Monday, Aug. 02, 1954

Touch of Genius

When the doors of Christie's opened in London one day last week, a full-house crowd was waiting to squeeze into the auction room. Up for sale was a collection of 166 pictures, including Joseph Mallord William Turner's seascape of Helvoetsluys, the Dutch port. For the fourth time in a century, Londoners would get a chance to buy the painting that had become a legendary symbol of the rivalry between England's two greatest painters: Turner and John Constable.

Soon after Turner put what he thought were the finishing strokes to his misty grey seascape in 1832, the painting was hung at the Royal Academy next to John Constable's Opening of Waterloo Bridge. When Turner went to the gallery to varnish his painting for exhibition, he found Constable busily brightening his Waterloo Bridge with vermilion and lake. Silent, the pre-impressionist master watched, comparing Constable's work with his own. Then Turner fetched his palette and gave his Helvoetsluys an extraordinary touch: a round daub of red lead on the cold, grey sea.

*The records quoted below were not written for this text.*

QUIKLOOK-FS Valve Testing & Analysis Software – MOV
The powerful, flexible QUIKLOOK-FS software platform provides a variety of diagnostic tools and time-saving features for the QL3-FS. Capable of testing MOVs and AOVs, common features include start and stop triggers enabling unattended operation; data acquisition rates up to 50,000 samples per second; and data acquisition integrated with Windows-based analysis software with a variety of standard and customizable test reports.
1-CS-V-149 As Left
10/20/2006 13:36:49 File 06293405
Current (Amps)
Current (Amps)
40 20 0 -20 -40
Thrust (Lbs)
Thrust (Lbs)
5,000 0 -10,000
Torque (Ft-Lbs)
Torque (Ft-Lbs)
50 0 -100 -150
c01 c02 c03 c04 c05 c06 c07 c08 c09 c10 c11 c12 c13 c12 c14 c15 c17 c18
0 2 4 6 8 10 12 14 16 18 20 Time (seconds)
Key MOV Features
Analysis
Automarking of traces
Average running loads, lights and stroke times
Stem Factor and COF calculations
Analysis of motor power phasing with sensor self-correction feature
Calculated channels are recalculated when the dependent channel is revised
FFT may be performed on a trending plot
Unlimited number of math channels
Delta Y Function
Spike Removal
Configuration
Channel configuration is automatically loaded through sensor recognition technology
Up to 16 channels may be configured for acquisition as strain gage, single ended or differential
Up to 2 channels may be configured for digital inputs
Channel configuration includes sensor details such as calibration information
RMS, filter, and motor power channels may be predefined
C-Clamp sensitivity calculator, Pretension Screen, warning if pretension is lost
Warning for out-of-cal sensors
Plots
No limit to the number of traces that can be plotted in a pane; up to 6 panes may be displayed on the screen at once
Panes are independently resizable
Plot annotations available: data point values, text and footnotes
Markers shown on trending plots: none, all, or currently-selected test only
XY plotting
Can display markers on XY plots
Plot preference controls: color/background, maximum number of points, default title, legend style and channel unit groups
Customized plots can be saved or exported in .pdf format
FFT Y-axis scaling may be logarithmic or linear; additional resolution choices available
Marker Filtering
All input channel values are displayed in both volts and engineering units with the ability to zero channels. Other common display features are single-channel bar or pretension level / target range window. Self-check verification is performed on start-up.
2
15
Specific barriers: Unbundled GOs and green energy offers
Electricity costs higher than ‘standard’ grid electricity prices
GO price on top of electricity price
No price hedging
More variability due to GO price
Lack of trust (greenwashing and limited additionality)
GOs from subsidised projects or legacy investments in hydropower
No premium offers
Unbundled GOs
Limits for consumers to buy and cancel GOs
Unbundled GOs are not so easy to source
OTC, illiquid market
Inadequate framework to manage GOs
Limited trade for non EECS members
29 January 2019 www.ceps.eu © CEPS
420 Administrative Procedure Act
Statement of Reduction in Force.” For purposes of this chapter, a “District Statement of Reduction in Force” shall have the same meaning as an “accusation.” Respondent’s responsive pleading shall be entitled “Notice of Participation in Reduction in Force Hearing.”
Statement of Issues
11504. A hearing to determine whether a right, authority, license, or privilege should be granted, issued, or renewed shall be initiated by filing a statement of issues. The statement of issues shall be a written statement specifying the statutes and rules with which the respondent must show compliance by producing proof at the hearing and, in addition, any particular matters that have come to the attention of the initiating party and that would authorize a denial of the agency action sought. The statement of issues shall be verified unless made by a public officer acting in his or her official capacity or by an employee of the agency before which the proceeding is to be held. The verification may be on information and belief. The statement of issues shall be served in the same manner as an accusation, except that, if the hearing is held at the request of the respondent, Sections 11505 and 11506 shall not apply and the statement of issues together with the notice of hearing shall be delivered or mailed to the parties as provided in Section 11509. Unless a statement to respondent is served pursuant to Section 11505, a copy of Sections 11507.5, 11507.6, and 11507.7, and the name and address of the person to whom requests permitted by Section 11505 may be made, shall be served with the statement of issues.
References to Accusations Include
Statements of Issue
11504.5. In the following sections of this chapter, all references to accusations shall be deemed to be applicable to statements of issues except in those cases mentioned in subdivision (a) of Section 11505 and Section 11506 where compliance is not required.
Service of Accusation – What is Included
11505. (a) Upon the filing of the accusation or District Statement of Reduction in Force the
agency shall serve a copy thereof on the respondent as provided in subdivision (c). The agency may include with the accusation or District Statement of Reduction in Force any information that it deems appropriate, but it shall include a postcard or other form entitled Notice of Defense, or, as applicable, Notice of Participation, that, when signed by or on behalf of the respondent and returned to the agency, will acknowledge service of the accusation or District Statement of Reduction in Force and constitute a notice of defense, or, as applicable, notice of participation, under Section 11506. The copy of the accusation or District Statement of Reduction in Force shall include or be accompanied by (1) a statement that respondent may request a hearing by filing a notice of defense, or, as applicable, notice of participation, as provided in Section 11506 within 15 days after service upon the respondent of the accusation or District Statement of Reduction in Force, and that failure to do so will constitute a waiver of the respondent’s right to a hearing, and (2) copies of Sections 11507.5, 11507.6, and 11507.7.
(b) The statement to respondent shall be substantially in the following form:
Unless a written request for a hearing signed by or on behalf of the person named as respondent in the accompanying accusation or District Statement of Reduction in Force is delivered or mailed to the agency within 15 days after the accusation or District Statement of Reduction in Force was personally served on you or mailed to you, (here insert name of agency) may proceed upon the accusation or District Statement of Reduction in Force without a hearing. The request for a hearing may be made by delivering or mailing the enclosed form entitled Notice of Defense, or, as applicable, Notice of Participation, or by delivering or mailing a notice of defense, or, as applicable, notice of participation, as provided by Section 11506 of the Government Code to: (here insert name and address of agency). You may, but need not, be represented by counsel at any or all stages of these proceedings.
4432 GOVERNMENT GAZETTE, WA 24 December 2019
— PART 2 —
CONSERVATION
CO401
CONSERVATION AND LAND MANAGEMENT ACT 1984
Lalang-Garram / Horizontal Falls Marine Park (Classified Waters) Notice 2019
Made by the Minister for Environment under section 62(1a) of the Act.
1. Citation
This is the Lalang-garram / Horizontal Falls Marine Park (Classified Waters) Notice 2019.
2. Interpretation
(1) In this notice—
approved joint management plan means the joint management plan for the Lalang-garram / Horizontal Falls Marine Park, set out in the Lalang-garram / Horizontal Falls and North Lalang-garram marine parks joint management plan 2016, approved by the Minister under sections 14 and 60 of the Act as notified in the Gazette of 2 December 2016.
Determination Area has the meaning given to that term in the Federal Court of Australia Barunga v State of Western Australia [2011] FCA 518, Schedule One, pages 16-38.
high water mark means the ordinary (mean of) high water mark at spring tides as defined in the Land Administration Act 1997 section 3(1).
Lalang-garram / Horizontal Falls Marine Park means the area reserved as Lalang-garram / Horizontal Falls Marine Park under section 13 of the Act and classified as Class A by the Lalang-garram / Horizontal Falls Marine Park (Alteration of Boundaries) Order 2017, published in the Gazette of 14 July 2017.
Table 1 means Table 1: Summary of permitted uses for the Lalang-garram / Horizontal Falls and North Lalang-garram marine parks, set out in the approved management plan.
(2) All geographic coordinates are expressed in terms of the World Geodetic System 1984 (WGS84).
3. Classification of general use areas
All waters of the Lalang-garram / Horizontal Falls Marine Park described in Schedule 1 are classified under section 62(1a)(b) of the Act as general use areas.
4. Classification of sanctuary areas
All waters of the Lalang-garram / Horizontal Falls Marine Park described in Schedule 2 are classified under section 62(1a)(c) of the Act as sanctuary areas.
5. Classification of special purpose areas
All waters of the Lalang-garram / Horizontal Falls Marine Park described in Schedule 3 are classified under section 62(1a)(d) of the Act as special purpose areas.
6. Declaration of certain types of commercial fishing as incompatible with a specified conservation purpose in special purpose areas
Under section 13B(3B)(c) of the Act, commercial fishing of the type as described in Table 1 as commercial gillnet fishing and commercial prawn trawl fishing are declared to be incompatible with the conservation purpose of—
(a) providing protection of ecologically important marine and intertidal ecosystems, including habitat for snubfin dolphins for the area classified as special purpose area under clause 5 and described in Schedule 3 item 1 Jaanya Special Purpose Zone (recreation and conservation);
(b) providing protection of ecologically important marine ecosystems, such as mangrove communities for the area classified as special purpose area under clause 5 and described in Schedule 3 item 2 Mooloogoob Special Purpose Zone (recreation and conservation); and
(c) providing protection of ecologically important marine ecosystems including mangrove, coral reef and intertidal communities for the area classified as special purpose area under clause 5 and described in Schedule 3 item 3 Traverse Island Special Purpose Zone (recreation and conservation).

That spot of brilliance seemed to dim the fresh lake and vermilion on the adjoining Waterloo Bridge. Constable snorted to a friend: "Turner has been here and fired a gun!" Two days later, Turner deftly turned the impromptu daub into a red buoy that can still be seen floating on his grey sea.

When the bidding for Helvoetsluys began last week, rival dealers quickly pushed the price up to 7,000 guineas ($20,580). Then a white-haired old gentleman of determined anonymity took the bidding to 8,000, finally walked away with the prize for 8,800 guineas.